* **Instruction**: Check each line of the entries for the string "macro". Report only how many lines have it.

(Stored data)
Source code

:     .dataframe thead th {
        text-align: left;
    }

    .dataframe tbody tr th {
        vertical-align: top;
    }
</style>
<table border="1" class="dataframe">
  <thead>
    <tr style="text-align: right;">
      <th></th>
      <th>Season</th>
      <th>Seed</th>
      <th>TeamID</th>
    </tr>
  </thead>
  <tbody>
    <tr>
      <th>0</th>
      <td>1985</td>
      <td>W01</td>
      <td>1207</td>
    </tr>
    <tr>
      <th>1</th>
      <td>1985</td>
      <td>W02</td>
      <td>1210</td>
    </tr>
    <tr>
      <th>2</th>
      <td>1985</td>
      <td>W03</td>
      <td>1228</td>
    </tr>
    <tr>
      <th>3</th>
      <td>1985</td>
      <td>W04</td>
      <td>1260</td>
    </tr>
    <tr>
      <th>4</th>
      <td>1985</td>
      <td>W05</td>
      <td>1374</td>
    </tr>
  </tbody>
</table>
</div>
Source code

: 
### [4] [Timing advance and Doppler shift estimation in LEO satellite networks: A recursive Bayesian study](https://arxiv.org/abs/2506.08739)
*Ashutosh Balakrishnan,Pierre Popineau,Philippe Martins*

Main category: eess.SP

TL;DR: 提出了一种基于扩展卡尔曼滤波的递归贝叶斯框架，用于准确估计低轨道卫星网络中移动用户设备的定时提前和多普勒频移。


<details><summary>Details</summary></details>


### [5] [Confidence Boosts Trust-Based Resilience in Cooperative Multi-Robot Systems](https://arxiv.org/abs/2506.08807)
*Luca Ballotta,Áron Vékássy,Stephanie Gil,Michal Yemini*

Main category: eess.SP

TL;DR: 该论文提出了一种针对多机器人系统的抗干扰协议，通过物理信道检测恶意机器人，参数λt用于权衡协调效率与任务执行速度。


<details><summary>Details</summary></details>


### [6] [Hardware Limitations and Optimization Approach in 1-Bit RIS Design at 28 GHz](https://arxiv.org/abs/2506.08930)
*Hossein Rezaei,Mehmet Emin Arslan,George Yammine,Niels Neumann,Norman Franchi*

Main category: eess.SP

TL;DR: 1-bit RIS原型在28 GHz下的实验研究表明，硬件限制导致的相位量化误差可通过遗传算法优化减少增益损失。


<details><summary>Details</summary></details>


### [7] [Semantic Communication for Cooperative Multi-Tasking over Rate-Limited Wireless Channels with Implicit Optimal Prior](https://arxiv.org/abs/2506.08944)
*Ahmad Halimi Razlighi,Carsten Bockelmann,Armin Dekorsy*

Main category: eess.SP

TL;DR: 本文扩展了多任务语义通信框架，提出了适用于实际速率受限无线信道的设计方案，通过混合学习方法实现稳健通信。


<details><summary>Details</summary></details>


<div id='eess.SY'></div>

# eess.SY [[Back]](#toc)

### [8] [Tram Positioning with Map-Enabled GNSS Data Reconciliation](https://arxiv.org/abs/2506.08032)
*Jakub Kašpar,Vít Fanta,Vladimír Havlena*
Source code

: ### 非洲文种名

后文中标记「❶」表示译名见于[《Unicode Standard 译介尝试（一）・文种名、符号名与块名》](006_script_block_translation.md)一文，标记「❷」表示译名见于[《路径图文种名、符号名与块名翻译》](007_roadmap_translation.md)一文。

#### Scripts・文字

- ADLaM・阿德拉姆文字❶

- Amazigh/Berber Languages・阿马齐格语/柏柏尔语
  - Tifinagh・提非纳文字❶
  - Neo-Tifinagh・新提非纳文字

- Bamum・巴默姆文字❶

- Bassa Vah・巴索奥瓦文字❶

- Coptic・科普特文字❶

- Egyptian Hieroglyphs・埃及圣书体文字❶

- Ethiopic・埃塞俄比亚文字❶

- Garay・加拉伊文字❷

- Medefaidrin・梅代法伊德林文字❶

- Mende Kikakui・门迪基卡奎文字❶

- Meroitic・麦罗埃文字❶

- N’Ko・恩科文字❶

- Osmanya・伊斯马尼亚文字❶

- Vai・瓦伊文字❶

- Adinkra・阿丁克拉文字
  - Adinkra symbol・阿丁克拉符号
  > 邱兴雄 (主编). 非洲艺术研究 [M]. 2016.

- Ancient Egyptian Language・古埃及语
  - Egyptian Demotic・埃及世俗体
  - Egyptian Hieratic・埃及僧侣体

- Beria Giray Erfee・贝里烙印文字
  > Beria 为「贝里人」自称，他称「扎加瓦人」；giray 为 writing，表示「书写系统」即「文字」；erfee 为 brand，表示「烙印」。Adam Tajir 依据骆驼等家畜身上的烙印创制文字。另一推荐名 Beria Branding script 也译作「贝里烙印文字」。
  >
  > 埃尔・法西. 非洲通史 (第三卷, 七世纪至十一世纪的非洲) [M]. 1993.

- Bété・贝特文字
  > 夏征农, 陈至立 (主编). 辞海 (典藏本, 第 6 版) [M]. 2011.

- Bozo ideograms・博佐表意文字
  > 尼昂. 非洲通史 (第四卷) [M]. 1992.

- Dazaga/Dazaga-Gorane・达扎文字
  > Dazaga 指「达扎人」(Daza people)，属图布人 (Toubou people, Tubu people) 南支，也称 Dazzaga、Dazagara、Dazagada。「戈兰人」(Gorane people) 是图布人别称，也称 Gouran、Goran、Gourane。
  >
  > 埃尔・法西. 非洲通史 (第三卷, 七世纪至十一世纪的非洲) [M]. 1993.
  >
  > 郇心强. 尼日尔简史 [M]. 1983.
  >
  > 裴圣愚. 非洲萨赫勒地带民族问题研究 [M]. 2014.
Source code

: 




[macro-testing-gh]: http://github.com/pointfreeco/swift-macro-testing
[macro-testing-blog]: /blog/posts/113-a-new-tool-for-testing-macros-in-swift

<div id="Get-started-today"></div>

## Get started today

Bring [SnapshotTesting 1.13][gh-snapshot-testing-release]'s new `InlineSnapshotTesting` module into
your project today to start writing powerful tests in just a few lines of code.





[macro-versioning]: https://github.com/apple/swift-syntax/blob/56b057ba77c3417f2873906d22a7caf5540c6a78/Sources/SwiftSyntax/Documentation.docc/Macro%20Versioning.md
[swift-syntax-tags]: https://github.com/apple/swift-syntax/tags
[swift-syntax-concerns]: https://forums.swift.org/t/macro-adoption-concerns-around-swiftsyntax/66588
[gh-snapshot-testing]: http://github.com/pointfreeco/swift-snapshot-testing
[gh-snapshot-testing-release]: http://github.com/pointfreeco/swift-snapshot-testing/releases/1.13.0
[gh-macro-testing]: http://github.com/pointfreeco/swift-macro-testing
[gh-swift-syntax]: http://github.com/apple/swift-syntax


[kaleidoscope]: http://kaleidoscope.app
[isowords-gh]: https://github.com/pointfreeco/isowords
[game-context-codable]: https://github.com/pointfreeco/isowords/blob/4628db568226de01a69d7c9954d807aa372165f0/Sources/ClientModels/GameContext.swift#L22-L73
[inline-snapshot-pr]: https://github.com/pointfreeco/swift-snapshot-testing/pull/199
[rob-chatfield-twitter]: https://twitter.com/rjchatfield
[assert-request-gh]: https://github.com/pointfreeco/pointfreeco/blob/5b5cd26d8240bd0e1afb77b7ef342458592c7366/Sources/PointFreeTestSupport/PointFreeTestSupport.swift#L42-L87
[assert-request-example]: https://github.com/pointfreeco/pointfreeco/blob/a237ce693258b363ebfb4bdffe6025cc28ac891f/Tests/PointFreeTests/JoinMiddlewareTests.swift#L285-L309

* **Result for this exercise**: 5